Dfview displaying a Revit Structured Storage Document wall.rvt

Enough said. Almost. Another note I would like to make is that you as a professional programmer certainly must be aware of the fact that for little free-standing programming tasks like extracting this Unicode build string from a binary file, and actually for large programming tasks as well, scripting languages are vastly more efficient than compiled ones. For a discussion of this, you can refer to this paper by John Ousterhout, the father of the Tcl/Tk scripting and GUI language, which discusses the impressive effort ratio ranging between 3 and 60 comparing both small and large programming tasks implemented in a compiled language such as C, C++ or Java versus scripted versions in Tcl and Perl. Regardless of whether the compiled or scripted version was written first, the scripted version comes out on top. On the other hand, with very strong support for Intellisense and on-the-fly recompilation during the debugging session for both C++ and .NET, the Visual Studio development environment is improving as well.

A handy scripting language that I use a lot nowadays is Python. I did use Perl for a year or two, but since that does has tendency towards being a write-only language, I have gradually tended towards Python lately. Here is the source code for a Python script that reads the entire RVT file into memory, searches for the Unicode build string, and prints the result:

rvtver.py - read Revit version from *.rvt file

Copyright (C) 2008 by Jeremy Tammik, Autodesk Inc.
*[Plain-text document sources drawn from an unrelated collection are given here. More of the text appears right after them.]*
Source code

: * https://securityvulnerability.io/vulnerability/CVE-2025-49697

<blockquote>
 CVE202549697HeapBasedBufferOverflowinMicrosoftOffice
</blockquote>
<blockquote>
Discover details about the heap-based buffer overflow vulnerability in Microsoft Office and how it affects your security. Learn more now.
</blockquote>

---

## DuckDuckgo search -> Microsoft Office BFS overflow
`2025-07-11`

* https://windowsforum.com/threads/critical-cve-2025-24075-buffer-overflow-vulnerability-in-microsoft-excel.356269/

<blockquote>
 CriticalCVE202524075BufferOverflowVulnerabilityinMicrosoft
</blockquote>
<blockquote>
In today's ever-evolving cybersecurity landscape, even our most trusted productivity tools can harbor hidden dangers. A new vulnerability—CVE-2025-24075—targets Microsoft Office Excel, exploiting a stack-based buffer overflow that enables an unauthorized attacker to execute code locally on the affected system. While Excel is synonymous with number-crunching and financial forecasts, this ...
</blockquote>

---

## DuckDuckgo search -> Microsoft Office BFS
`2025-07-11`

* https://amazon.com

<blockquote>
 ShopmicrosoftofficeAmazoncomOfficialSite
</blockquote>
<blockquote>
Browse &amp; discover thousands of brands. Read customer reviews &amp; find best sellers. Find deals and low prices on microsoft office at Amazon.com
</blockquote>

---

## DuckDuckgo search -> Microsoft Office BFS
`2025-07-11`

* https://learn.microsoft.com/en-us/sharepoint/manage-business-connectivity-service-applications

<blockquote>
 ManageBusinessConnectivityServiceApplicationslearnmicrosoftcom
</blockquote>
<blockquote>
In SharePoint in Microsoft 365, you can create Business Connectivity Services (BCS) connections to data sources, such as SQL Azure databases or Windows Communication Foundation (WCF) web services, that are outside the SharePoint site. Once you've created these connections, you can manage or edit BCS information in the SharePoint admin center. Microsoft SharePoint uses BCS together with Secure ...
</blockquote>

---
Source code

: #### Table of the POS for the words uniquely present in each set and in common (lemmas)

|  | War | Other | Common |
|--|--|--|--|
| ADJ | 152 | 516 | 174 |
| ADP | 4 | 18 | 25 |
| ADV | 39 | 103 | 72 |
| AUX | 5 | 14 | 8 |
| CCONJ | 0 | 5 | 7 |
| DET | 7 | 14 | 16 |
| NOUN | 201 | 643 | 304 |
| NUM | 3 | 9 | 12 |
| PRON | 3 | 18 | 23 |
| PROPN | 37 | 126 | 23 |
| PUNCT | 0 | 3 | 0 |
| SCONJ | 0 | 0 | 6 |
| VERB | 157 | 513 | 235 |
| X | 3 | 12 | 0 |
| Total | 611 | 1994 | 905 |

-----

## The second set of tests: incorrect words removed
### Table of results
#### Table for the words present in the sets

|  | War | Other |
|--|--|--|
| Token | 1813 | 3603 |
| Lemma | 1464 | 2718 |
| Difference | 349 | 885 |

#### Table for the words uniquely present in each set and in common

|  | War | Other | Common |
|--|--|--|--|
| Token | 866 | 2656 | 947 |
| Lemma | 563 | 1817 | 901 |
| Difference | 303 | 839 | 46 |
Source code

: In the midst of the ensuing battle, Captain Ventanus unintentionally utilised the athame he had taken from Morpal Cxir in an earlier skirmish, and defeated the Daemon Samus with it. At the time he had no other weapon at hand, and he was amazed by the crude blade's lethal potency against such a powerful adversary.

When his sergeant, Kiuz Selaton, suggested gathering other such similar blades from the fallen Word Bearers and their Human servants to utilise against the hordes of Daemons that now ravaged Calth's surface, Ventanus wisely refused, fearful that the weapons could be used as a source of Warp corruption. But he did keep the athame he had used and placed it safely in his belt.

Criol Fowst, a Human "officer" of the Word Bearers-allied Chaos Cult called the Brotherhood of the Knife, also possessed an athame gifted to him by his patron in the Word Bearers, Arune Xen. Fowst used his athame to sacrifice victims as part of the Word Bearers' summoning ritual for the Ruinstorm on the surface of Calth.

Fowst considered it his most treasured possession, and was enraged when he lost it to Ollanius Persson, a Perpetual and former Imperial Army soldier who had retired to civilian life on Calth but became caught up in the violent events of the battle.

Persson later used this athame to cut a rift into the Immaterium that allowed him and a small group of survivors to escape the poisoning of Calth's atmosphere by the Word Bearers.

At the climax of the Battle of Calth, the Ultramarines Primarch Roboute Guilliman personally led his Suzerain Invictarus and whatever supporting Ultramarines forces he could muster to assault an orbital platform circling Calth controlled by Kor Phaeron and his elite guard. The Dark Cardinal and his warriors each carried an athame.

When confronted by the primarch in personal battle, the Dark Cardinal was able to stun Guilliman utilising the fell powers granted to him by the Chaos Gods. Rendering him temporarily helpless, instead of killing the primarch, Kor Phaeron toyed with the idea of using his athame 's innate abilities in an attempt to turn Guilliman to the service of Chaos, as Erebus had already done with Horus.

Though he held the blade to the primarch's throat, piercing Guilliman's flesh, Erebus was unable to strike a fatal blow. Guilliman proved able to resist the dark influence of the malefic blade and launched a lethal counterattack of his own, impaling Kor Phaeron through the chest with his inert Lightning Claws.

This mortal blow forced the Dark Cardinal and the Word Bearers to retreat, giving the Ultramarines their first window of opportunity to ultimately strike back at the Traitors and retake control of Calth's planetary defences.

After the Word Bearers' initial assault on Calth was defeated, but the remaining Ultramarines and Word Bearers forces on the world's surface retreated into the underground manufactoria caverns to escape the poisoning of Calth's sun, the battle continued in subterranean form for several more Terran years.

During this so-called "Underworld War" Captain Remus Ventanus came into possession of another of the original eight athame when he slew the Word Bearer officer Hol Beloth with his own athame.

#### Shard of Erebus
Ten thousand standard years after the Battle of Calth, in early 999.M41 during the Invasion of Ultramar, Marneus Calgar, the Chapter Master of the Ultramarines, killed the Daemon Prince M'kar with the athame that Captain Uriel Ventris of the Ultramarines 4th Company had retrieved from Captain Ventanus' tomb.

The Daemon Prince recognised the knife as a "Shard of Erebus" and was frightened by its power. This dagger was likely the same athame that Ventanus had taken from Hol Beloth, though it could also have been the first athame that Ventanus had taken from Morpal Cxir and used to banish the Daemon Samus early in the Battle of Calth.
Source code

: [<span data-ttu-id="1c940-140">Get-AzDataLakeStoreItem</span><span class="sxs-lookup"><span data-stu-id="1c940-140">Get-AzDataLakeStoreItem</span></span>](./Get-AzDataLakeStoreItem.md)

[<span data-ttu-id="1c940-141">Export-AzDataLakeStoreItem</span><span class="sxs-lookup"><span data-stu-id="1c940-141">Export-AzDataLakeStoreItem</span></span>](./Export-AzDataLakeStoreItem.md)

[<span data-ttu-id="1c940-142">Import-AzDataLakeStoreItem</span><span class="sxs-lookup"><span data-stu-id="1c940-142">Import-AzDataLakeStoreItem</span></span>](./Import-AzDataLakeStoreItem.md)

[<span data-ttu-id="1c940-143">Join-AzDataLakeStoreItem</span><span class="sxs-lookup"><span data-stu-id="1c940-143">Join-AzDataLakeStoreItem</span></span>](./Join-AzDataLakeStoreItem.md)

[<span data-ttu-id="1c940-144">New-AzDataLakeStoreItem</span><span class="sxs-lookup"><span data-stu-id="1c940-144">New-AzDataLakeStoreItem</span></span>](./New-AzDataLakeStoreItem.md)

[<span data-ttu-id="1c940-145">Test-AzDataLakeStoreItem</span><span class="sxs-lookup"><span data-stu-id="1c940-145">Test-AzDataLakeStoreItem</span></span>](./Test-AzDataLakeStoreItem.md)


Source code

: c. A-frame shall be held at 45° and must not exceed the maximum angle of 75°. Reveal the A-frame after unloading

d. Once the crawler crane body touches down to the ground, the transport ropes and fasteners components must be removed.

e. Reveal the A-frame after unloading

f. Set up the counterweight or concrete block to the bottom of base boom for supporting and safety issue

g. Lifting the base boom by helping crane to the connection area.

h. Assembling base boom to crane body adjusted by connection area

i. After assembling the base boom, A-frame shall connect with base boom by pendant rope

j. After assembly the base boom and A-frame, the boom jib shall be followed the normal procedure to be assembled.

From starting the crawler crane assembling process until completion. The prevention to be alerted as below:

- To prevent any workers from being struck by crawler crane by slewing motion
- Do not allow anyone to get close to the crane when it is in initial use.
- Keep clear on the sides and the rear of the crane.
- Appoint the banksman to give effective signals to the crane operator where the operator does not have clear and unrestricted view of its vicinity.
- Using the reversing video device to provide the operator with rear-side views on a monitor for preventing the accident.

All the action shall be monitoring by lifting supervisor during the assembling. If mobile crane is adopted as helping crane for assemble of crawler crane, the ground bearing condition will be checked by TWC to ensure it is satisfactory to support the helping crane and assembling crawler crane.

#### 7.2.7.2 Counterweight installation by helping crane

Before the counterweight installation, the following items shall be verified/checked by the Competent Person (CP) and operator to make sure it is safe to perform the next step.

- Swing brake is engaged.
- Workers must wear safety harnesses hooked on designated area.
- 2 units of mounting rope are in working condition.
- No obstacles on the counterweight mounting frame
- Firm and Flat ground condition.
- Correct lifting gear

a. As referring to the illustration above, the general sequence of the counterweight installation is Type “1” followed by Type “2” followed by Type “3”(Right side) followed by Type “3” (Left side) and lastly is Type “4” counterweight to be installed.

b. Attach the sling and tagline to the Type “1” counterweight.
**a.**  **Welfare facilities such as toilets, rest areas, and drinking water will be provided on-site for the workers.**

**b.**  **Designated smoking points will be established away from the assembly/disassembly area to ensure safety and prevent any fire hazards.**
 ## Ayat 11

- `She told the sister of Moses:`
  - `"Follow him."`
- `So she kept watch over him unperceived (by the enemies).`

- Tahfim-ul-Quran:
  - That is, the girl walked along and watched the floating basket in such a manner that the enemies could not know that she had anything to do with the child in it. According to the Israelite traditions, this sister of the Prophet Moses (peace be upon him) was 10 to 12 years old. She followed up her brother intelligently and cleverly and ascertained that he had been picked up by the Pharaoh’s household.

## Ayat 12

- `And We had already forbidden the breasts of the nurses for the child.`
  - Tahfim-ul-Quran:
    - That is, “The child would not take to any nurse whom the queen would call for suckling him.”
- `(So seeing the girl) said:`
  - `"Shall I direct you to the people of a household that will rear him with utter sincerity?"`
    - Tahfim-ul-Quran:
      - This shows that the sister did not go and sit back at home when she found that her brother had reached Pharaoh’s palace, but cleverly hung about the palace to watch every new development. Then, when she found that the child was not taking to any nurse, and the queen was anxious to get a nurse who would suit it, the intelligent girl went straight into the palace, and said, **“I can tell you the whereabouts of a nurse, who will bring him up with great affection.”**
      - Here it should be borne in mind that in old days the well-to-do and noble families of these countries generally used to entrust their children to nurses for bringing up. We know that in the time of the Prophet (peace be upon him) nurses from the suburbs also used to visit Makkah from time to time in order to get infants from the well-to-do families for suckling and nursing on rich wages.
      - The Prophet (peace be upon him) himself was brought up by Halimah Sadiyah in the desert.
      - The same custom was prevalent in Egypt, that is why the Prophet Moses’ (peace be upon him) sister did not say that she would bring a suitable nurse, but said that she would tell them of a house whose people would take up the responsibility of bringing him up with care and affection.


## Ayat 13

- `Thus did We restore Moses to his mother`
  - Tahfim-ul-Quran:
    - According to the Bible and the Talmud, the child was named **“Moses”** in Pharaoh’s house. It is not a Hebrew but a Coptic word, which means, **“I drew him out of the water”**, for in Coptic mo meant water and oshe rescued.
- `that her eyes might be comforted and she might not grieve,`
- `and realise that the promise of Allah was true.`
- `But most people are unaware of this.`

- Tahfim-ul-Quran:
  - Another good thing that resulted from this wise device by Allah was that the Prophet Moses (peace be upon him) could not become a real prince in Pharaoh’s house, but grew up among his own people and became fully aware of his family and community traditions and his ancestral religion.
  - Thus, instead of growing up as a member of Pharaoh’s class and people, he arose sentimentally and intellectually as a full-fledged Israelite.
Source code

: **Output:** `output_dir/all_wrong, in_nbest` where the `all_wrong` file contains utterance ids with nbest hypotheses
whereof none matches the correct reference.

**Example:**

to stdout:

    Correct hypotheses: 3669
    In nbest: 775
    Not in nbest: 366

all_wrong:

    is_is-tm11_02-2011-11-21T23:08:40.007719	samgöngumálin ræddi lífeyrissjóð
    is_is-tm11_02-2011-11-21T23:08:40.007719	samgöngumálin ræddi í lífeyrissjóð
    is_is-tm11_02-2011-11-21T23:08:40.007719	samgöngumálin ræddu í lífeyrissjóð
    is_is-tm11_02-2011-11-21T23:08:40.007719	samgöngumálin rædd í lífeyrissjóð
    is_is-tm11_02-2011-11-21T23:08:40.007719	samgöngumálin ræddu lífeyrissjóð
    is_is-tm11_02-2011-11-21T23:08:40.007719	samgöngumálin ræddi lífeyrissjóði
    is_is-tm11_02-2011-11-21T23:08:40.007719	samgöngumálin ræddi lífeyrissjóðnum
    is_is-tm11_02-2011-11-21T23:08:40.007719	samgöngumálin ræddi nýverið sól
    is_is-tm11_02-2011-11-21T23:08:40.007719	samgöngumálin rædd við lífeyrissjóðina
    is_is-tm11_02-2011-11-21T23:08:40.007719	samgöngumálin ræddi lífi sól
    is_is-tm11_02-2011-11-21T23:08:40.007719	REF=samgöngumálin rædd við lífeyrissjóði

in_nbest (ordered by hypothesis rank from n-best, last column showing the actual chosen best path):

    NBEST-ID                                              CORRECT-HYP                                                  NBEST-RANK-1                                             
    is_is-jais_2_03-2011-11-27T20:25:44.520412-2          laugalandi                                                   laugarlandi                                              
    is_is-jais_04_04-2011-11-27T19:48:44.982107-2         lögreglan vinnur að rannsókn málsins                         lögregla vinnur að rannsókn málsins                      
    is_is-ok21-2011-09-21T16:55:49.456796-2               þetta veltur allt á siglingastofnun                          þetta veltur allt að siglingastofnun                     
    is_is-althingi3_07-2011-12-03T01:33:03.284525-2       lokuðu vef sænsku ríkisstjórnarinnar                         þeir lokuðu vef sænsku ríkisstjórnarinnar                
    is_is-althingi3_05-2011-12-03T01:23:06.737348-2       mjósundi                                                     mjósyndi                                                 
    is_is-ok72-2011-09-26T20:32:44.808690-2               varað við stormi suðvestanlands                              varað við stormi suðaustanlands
2008-09-02 initial version
2008-10-01 unicode handling added by ralf huvendiek

import os, sys

if 1 == len(sys.argv):
  print 'usage: a.py rvtfile'

filename = sys.argv[1]

if not os.path.exists( filename ):
  print "File '%s' does not exist." % filename

f = open( filename, 'rb' )
data = f.read()

s = 'Build'.encode( 'UTF-16-LE' )
i = data.find( s )

if i > 0:
  build_string = data[ i: i+40 ]
  build_string = build_string.decode( 'UTF-16-LE' )
  print "Build string found in '%s' at offset %s: %s" % (filename, i, build_string)
  print 'Build string not found.'

Many thanks to Ralf Huvendiek for checking the code and adding the Unicode conversion calls. As Ralf pointed out and many of you are certainly aware, this little script can quickly become a pretty monstrous memory hog, since f.read() will attempt to read in the entire RVT file into memory in one go. This just goes to underline the fact that this is not production code, just a proof of concept. Production code or even a useful generic little utility would read the file one chunk at a time and terminate once the search string is found. In my tests so far, the string occurred pretty early on, so it should terminate pretty quickly.